Well, well, well. You’ve screwed me again, PSN.
The inability to change the network ID I made in 8 seconds and didn’t realise was going to be quite so permanent when I was 17 isn’t a new problem. But as the burgeoning era of the PlayStation 4 approaches its inauguration, it’s become an embarrassing inconvenience that isn’t going to go away.
We have a conundrum.
Should I cut my losses, lose trophies, severe ties with virtual friends and start afresh next generation with a gamer handle that matches Xbox Live, Steam, and even my neglected Wii U? Or do I tough it out, accept whatever my username currently is, and hope that Sony either eventually allows name changes or is serious about this real name business pushing gamertags into early retirement?
People change. But our user accounts, more and more often, do not. Online and gaming IDs need to be able to evolve with us, and the PlayStation Network is one of the biggest culprits for not allowing it.
I’ve just stumbled upon the shameful realisation that I don’t even know what my handle is on PSN (why is it different to the user account I sign in with? — imbeciles!), which tells me I need to change it.
While deplorable for someone who writes about games for a living, I rarely play multiplayer games on PS3, and on the odd occasion I’ve been known to dabble, it’s never been with the 40 or so friends that must have added me five years ago.
So then, we’re settled. I’m happy to become a born-again PlayStation fanboy (I’m thinking of giving the ol’ PS greater prominence next-generation) with an agnate gamer handle across all my platforms.
Only, like trying to remember your super-secret security question about your parents’ wedding anniversary that you definitely never authorised at the bank, it’s not that easy.
What happens to my existing PlayStation Plus subscription?
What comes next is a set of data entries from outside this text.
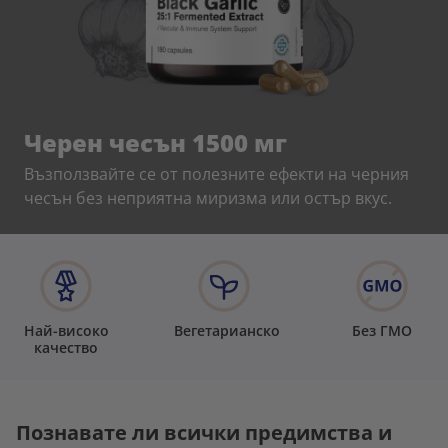
Черен чесън 1500 мг
Възползвайте се от полезните ефекти на черния
чесън без неприятна миризма или остър вкус.
Най-високо
Вегетарианско
Без ГМО
качество
Познавате ли всички предимства и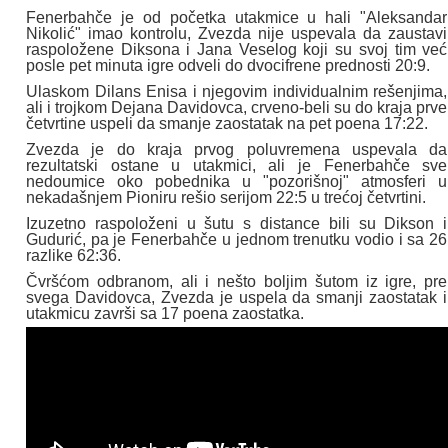
Fenerbahče je od početka utakmice u hali "Aleksandar
Nikolić" imao kontrolu, Zvezda nije uspevala da zaustavi
raspoložene Diksona i Jana Veselog koji su svoj tim već
posle pet minuta igre odveli do dvocifrene prednosti 20:9.
Ulaskom Dilans Enisa i njegovim individualnim rešenjima,
ali i trojkom Dejana Davidovca, crveno-beli su do kraja prve
četvrtine uspeli da smanje zaostatak na pet poena 17:22.
Zvezda je do kraja prvog poluvremena uspevala da
rezultatski ostane u utakmici, ali je Fenerbahče sve
nedoumice oko pobednika u "pozorišnoj" atmosferi u
nekadašnjem Pioniru rešio serijom 22:5 u trećoj četvrtini.
Izuzetno raspoloženi u šutu s distance bili su Dikson i
Gudurić, pa je Fenerbahče u jednom trenutku vodio i sa 26
razlike 62:36.
Čvršćom odbranom, ali i nešto boljim šutom iz igre, pre
svega Davidovca, Zvezda je uspela da smanji zaostatak i
utakmicu završi sa 17 poena zaostatka.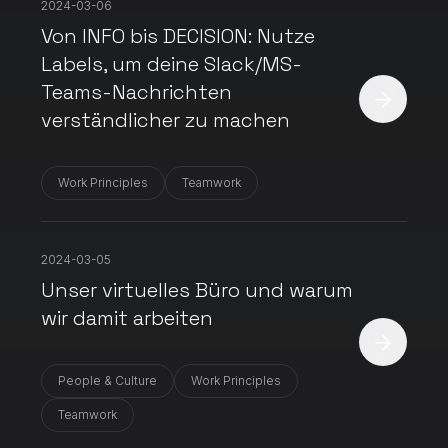
2024-03-06
Von INFO bis DECISION: Nutze
Labels, um deine Slack/MS-
Teams-Nachrichten
verständlicher zu machen
Work Principles
Teamwork
2024-03-05
Unser virtuelles Büro und warum
wir damit arbeiten
People & Culture
Work Principles
Teamwork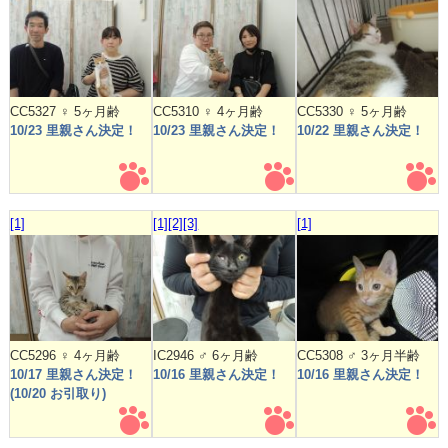
CC5327 ♀ 5ヶ月齢
CC5310 ♀ 4ヶ月齢
CC5330 ♀ 5ヶ月齢
10/23 里親さん決定！
10/23 里親さん決定！
10/22 里親さん決定！
[1]
[1]
[2]
[3]
[1]
CC5296 ♀ 4ヶ月齢
IC2946 ♂ 6ヶ月齢
CC5308 ♂ 3ヶ月半齢
10/17 里親さん決定！
10/16 里親さん決定！
10/16 里親さん決定！
(10/20 お引取り)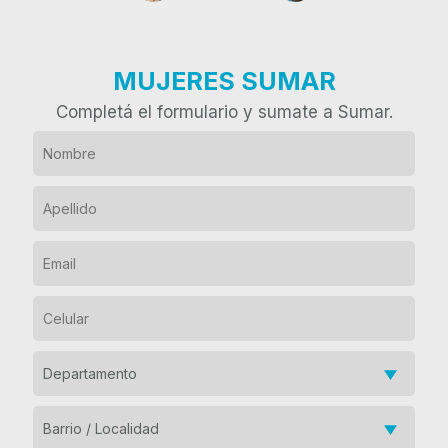
MUJERES SUMAR
Completá el formulario y sumate a Sumar.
Do I abandon the remaining six months in favour of a network ID that I can actually remember? And how important are trophies going to become? I don’t care about them right now, but that doesn’t mean I want to be mistaken for an incompetent ninny without a trophy history.
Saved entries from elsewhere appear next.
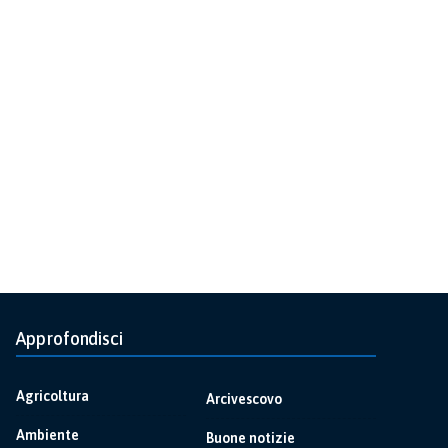
Approfondisci
Agricoltura
Arcivescovo
Ambiente
Buone notizie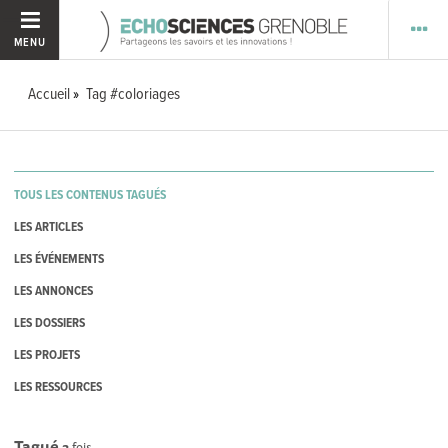
MENU
Accueil
Tag #coloriages
TOUS LES CONTENUS TAGUÉS
LES ARTICLES
LES ÉVÉNEMENTS
LES ANNONCES
LES DOSSIERS
LES PROJETS
LES RESSOURCES
Tagué
3
fois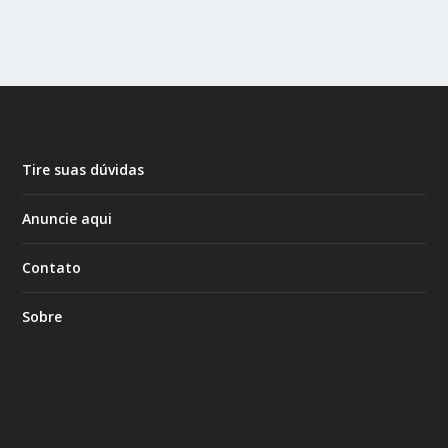
Tire suas dúvidas
Anuncie aqui
Contato
Sobre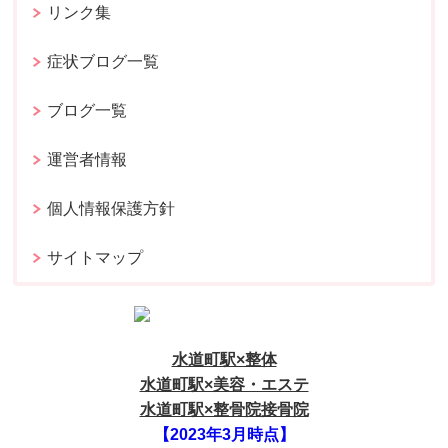
リンク集
症状ブログ一覧
ブログ一覧
運営者情報
個人情報保護方針
サイトマップ
水道町駅×整体
水道町駅×美容・エステ
水道町駅×整骨院接骨院
【2023年3月時点】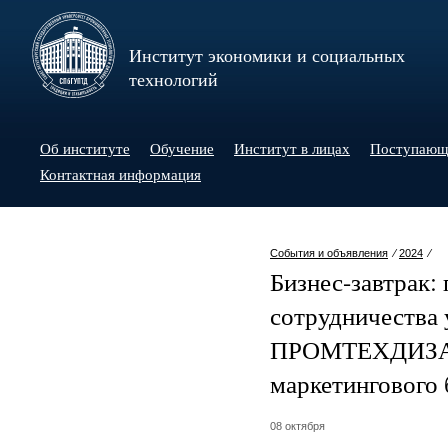
Институт экономики и социальных
технологий
Об институте
Обучение
Институт в лицах
Поступаю
Контактная информация
События и объявления
⁄
2024
⁄
Бизнес-завтрак:
сотрудничества 
ПРОМТЕХДИЗАЙ
маркетингового
08 октября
This is the problem with old user accounts becoming a mainstay of gaming — and digital life — beyond their intended lifespans. If I had known my 2007 username was going to be carrying weight in 2017, I’d probably have put some more thought into it, and devised something equally ridiculous. At least I would have tried, but regardless that’s why we need an option to be able to change usernames. People change. But our user accounts, more and more often, do not. Online and gaming IDs need to be able to evolve with us, and the PlayStation Network is one of the biggest culprits for not allowing it.
Keeping a seven-year-old derisive PSN ID is like using your Year 9 Hotmail account to manage all of your pertinent financial information. You know it’s not a good idea, but you didn’t do anything about it when there was time. Now it’s too late, and email@example.com is emailing his accountant to explain why her service fees are unreasonable.
Don’t let that happen with your PlayStation identity. Losing trophies and abandoning prepaid PlayStation Plus is an annoyance, but being stuck with a nonsensical PSN ID in 2023 will be a disaster. If there’s ever a time to resolve your childhood blunder, it’s to greet the PlayStation 4.